Is lake houston decent for crappie? I was thinking that with Sunday being a little warmer I'd take my 8 year old son and wife out for the afternoon. But I don't know how good the lake is for crappie and want to maximize chances I get my kiddo on some.

Is it even worth trying lake houston? I could try livingston but I haven't been on that lake since I was about 12 years old.

my thinking is to get on lake houston and just go up near the train bridge and fish deeper water around the pilings. Just drop down some minnows or bettle spins or grubs and see what we can get.

any advice?


----------



## Sgrem (Oct 5, 2005)

Lake Houston is one of the best crappie lakes in the state.
Water is muddy and / or tea colored so keep your confidence up. Its one of my favorite fisheries. And when you learn it it produces very consistently. I guide lake Houston quite a bit for bass. It is a fun quick easy trip.


----------



## Jerryno17 (Feb 19, 2017)

Let us know how you did. Am looking to do the same.


----------



## Reel-tor (May 21, 2004)

Used to catch lots of crappie up Luce's bayou. Spring time was best. Used to be a scenna bean patch at the mouth of Luce's into the main lake that was a real hot spot. But that was over 50 years ago!


----------



## bowmansdad (Nov 29, 2011)

Silentkilla on here fishes Lake Houston and posts videos, he has 2 up now plus he gives great tips also.


----------



## dk2429 (Mar 27, 2015)

It's great for crappie! Put in at Ponderosa Marina, and tie up underneath that bridge right next to the ramp and drop a minnow straight down.. You most likely won't be the only one there. It's not some "secret hole." Have fun!


----------



## SD Hawkins (Jan 2, 2008)

Should have been out there today sir!

Will post a report tomorrow with some screenshots. Some of the thickest concentrations I have seen in the lake. Video game fishing!


----------



## lost-in-salt (Aug 12, 2005)

sgrem said:


> Lake Houston is one of the best crappie lakes in the state.
> Water is muddy and / or tea colored so keep your confidence up. Its one of my favorite fisheries. And when you learn it it produces very consistently. I guide lake Houston quite a bit for bass. It is a fun quick easy trip.
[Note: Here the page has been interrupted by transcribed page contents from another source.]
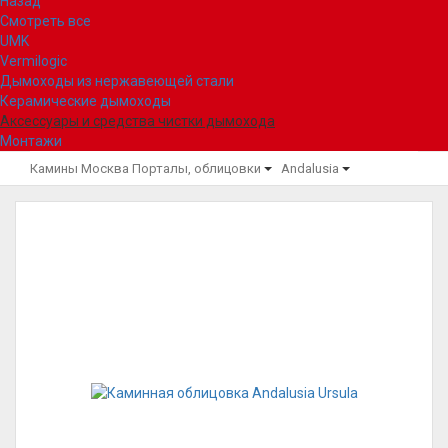
Назад
Смотреть все
UMK
Vermilogic
Дымоходы из нержавеющей стали
Керамические дымоходы
Аксессуары и средства чистки дымохода
Монтажи
Камины Москва
Порталы, облицовки
Andalusia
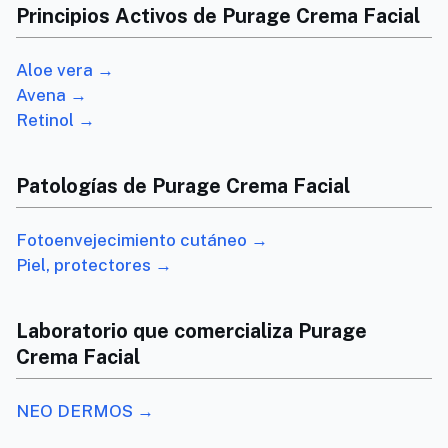
Principios Activos de Purage Crema Facial
Aloe vera →
Avena →
Retinol →
Patologías de Purage Crema Facial
Fotoenvejecimiento cutáneo →
Piel, protectores →
Laboratorio que comercializa Purage
Crema Facial
NEO DERMOS →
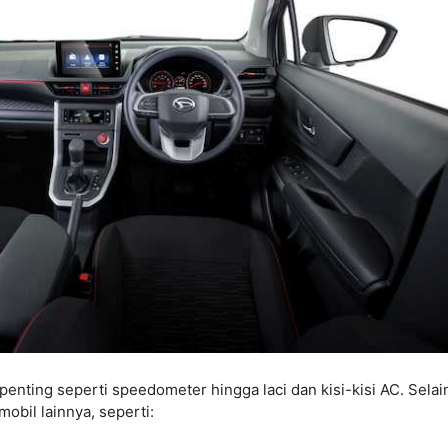
nting seperti speedometer hingga laci dan kisi-kisi AC. Selain
obil lainnya, seperti:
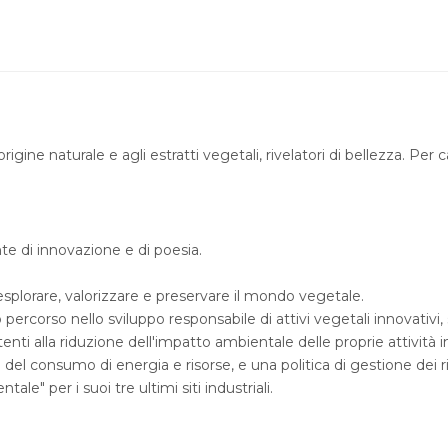
gine naturale e agli estratti vegetali, rivelatori di bellezza. Per cape
e di innovazione e di poesia.
plorare, valorizzare e preservare il mondo vegetale.
rcorso nello sviluppo responsabile di attivi vegetali innovativi, s
ti alla riduzione dell'impatto ambientale delle proprie attività in
del consumo di energia e risorse, e una politica di gestione dei rif
e" per i suoi tre ultimi siti industriali.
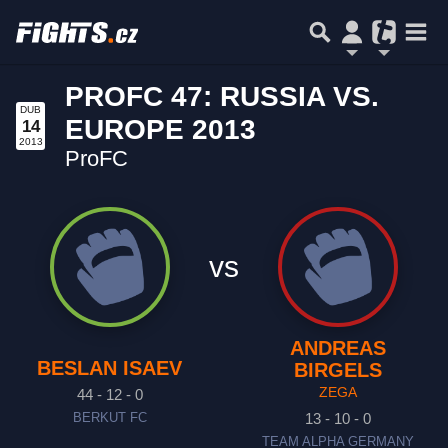
PROFC 47: RUSSIA VS.
DUB
EUROPE 2013
14
2013
ProFC
vs
ANDREAS
BESLAN ISAEV
BIRGELS
ZEGA
44 - 12 - 0
13 - 10 - 0
BERKUT FC
TEAM ALPHA GERMANY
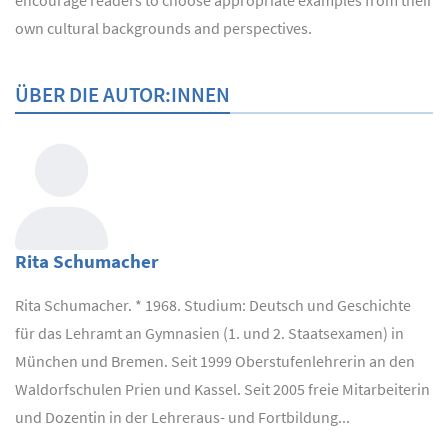
own cultural backgrounds and perspectives.
ÜBER DIE AUTOR:INNEN
Rita Schumacher
Rita Schumacher. * 1968. Studium: Deutsch und Geschichte
für das Lehramt an Gymnasien (1. und 2. Staatsexamen) in
München und Bremen. Seit 1999 Oberstufenlehrerin an den
Waldorfschulen Prien und Kassel. Seit 2005 freie Mitarbeiterin
und Dozentin in der Lehreraus- und Fortbildung...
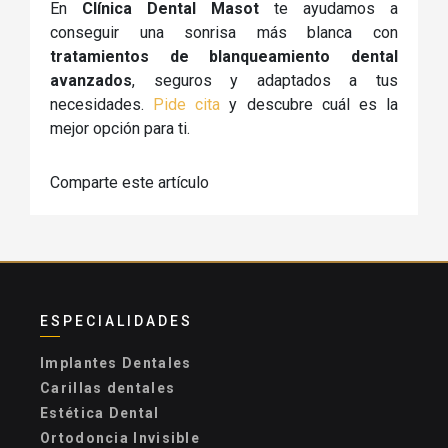
En
Clínica Dental Masot
te ayudamos a
conseguir una sonrisa más blanca con
tratamientos de blanqueamiento dental
avanzados
, seguros y adaptados a tus
necesidades.
Pide cita
y descubre cuál es la
mejor opción para ti.
Comparte este artículo
ESPECIALIDADES
Implantes Dentales
Carillas dentales
Estética Dental
Ortodoncia Invisible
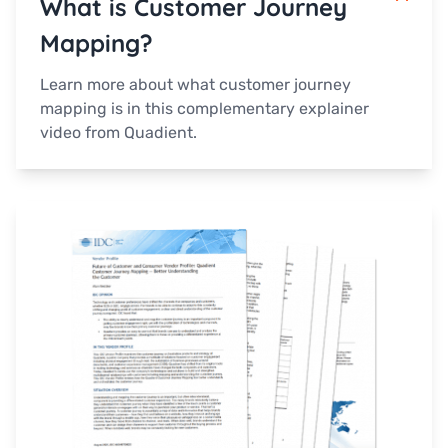
What is Customer Journey
Mapping?
Learn more about what customer journey
mapping is in this complementary explainer
video from Quadient.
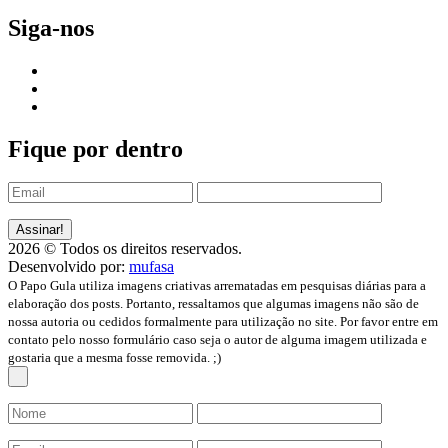
Siga-nos
Fique por dentro
2026 © Todos os direitos reservados.
Desenvolvido por:
mufasa
O Papo Gula utiliza imagens criativas arrematadas em pesquisas diárias para a
elaboração dos posts. Portanto, ressaltamos que algumas imagens não são de
nossa autoria ou cedidos formalmente para utilização no site. Por favor entre em
contato pelo nosso formulário caso seja o autor de alguma imagem utilizada e
gostaria que a mesma fosse removida. ;)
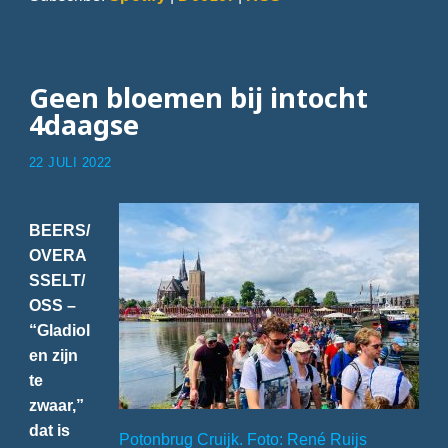
Geen bloemen bij intocht
4daagse
22 JULI 2022
BEERS/
OVERA
SSELT/
OSS –
“Gladiol
en zijn
te
zwaar,”
dat is
Potonbrug Cruijk. Foto: René Ruijs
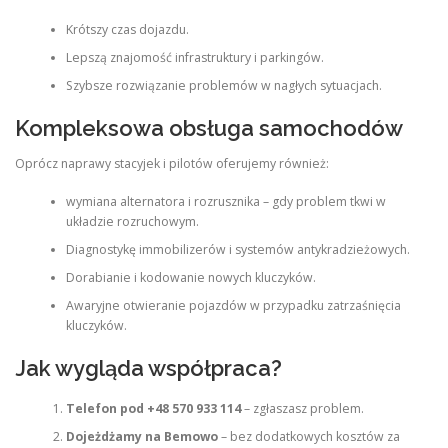
Krótszy czas dojazdu.
Lepszą znajomość infrastruktury i parkingów.
Szybsze rozwiązanie problemów w nagłych sytuacjach.
Kompleksowa obsługa samochodów
Oprócz naprawy stacyjek i pilotów oferujemy również:
wymiana alternatora i rozrusznika – gdy problem tkwi w
układzie rozruchowym.
Diagnostykę immobilizerów i systemów antykradzieżowych.
Dorabianie i kodowanie nowych kluczyków.
Awaryjne otwieranie pojazdów w przypadku zatrzaśnięcia
kluczyków.
Jak wygląda współpraca?
Telefon pod +48 570 933 114
– zgłaszasz problem.
Dojeżdżamy na Bemowo
– bez dodatkowych kosztów za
Sgrem, I didn't realize there were hardly any bass guides on Lake Houston or much of a demand for it. How many trips do you get on Houston in a years time frame?


----------



## Sgrem (Oct 5, 2005)

About 10 to 20 trips a year. Sometimes customers want to go there....sometimes other places. These are the two best fish customers have pulled out of the lake. But most of the time a 11-16 pound stringer is the best you could hope for.


----------